I looked at the Wikipedia listing for O. corniculata and apparently it can shoot seeds. I haven't been at the right place at the right time, apparently... There is also an upright species mentioned, O. stricta, also common in nursery pots, but I'm wondering if the other plants mentioned are in the clover family instead, which the Oxalis family resembles. My pesky yellow clover is Trifolium aureum. I would really like to get rid of it. The seed pods on it become sharp when ripe. White clover is beneficial, since it fixes nitrogen and can feed lawns, but attracts bees if that is a problem for some. I encourage it in my lawn and try not to mow the seedheads until they ripen then spread them around some.
Here is a link that might be useful: White clover
Clovers and oxalis have similar leaves but very different flowers. The clovers have ball shaped flowers, while the oxalis have a more 'normal' shaped flower. Ranunculus also creeps through damp lawns and has yellow circular flowers, but much larger than oxalis usually. Then there's lotus, which also likes lawns, but its yellow flowers are very oddly shaped with points like bird's beaks. Also bur-clover creeps through lawns and has yellow flowers, tiny, kind of ball shaped like clovers, but it develops horrible spiny seed pods that cling to your socks and impale themselves into your feet. Real clovers don't make those spiny seed pods. Sweet clovers are very tall things, I don't think they'd grow in a lawn but I do see them in pastures and meadows that don't get mowed like a lawn does. I think the sweet clovers are related to alfalfa.

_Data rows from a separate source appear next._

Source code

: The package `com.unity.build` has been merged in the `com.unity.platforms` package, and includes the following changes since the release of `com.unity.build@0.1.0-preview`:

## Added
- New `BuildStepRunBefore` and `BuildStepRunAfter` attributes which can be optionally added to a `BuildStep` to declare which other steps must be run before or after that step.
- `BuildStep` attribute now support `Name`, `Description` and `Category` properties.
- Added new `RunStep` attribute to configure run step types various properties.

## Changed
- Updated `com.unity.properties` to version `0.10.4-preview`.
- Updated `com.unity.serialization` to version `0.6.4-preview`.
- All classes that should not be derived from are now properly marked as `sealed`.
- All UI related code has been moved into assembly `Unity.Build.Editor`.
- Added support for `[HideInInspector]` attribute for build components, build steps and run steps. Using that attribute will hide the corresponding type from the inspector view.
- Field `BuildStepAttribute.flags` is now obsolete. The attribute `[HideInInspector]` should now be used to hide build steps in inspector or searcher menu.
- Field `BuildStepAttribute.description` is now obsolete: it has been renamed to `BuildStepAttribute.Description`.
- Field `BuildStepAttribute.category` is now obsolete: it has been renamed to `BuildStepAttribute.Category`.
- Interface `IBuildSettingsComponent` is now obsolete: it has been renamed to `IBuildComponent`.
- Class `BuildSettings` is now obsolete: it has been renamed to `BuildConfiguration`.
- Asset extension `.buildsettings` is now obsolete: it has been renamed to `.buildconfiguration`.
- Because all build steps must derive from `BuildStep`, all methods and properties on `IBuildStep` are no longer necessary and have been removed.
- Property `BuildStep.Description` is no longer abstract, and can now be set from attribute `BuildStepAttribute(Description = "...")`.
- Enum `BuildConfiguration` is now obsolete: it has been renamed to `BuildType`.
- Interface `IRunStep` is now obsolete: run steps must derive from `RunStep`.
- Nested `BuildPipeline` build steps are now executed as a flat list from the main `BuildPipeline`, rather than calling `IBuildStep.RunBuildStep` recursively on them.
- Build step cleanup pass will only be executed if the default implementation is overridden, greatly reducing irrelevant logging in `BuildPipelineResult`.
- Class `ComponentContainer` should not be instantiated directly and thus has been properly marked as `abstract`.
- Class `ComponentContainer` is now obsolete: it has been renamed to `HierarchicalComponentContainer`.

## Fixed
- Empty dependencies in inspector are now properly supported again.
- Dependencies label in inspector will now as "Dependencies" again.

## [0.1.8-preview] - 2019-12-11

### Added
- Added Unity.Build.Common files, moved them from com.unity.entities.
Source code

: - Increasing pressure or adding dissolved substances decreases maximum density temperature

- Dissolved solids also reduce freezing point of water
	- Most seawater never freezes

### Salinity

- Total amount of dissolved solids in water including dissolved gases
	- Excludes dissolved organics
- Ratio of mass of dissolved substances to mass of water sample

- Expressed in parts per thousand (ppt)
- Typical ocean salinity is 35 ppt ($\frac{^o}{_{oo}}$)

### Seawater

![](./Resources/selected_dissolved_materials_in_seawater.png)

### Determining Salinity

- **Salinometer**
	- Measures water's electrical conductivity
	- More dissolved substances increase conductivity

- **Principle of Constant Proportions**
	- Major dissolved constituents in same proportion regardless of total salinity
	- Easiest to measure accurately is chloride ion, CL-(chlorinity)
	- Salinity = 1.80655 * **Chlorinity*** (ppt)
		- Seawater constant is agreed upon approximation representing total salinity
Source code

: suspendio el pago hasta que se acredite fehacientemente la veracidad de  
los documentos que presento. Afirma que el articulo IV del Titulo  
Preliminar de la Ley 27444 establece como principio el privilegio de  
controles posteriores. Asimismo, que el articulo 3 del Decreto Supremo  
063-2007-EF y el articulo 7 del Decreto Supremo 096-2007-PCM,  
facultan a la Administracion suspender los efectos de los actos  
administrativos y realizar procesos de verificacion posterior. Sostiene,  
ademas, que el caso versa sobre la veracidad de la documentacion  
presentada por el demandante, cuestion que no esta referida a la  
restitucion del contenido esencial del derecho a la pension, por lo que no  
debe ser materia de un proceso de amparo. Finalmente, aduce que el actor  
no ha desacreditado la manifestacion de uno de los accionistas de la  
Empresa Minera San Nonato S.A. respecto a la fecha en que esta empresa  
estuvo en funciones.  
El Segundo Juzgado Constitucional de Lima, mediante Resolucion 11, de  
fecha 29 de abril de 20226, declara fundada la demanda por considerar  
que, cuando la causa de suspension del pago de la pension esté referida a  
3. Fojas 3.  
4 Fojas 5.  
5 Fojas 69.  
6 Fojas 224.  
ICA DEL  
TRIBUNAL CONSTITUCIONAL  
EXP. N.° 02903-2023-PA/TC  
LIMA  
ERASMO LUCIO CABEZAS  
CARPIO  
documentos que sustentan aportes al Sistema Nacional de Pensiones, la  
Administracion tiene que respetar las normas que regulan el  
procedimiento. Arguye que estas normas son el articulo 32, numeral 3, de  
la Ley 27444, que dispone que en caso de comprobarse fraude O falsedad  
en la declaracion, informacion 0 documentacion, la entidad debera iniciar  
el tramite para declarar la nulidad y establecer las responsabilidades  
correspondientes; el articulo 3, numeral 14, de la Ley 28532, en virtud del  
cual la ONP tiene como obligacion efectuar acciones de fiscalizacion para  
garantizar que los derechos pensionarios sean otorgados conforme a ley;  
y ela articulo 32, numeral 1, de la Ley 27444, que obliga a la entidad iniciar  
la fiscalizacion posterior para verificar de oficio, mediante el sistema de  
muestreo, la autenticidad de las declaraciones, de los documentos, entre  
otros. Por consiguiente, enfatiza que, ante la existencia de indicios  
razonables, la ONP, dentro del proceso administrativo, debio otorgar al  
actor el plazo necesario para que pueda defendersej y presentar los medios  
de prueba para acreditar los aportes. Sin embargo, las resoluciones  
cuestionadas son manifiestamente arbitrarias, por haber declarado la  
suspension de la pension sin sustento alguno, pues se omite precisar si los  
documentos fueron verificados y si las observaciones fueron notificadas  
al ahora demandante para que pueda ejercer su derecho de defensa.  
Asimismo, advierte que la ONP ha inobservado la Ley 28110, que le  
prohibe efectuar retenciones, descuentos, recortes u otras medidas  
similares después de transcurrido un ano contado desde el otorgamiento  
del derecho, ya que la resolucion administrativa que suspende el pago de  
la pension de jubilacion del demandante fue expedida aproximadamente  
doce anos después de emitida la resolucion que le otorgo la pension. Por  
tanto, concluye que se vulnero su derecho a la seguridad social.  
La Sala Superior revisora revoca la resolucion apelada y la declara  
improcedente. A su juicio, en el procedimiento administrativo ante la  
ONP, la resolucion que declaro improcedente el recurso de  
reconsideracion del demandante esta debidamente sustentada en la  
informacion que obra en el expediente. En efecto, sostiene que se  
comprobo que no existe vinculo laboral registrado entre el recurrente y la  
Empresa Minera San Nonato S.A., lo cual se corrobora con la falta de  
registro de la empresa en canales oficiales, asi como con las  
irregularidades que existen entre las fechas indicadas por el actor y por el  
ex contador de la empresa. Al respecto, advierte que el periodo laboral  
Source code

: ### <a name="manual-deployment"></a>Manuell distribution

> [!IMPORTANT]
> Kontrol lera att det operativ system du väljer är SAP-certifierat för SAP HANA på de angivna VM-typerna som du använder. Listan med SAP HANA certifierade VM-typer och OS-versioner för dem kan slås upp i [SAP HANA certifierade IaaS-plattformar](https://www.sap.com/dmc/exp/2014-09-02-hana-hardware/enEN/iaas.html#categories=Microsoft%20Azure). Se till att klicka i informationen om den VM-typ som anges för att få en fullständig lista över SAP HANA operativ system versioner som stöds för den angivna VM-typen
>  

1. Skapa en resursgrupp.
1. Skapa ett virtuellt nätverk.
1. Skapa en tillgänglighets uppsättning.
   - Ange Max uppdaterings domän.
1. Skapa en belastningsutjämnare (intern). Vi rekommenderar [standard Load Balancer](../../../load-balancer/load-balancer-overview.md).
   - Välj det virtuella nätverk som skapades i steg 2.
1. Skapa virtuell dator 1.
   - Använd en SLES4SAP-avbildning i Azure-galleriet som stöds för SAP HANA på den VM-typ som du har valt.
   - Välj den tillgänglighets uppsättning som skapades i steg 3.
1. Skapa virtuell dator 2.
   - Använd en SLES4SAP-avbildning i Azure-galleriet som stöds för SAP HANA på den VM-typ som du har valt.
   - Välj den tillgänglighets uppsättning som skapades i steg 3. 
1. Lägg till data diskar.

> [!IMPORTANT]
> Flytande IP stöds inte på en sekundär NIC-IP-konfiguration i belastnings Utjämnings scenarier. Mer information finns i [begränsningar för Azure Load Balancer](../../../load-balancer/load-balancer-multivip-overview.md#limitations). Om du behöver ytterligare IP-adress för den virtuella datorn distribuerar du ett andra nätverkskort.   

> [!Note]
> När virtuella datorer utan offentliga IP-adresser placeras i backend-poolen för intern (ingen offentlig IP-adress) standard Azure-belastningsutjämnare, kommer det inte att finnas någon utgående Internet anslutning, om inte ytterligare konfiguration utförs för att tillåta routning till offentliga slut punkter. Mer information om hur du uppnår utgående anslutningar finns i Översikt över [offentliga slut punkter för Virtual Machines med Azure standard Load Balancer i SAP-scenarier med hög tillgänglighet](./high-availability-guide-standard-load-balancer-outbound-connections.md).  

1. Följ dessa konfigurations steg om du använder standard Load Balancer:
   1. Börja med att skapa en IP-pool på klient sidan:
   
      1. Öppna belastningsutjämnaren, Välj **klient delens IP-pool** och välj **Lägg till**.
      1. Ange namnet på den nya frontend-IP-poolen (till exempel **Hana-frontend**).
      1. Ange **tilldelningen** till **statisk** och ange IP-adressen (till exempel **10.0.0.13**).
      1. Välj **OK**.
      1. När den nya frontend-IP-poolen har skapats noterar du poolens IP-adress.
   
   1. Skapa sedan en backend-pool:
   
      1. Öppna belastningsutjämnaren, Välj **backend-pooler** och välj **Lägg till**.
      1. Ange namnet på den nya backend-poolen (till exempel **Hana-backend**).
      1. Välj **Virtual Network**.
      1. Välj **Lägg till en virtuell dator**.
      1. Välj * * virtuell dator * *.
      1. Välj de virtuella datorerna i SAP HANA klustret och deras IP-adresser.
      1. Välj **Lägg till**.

I realize this is an old thread, but I'll respond nevertheless. The plant you're all referring to is likely Lesser celandine (Ranunculus ficaria). In central Maryland, it appears in early spring -- before almost anything else. It is considered an invasive in this area. It forms small bubils at it's base. The leaves die back shortly after blooming, but the plant lives as a bubil for the rest of the year. The best way to control/eradicate it is to simply dig it up. The roots are shallow and separate easily from the soil. Just make sure you dispose of the bulbils properly or they will easily regrow. I throw mine in with the compost. I usually leave a few because they are quite pretty when the are in bloom. However, left unchecked they can easily crowd out everything else in your garden.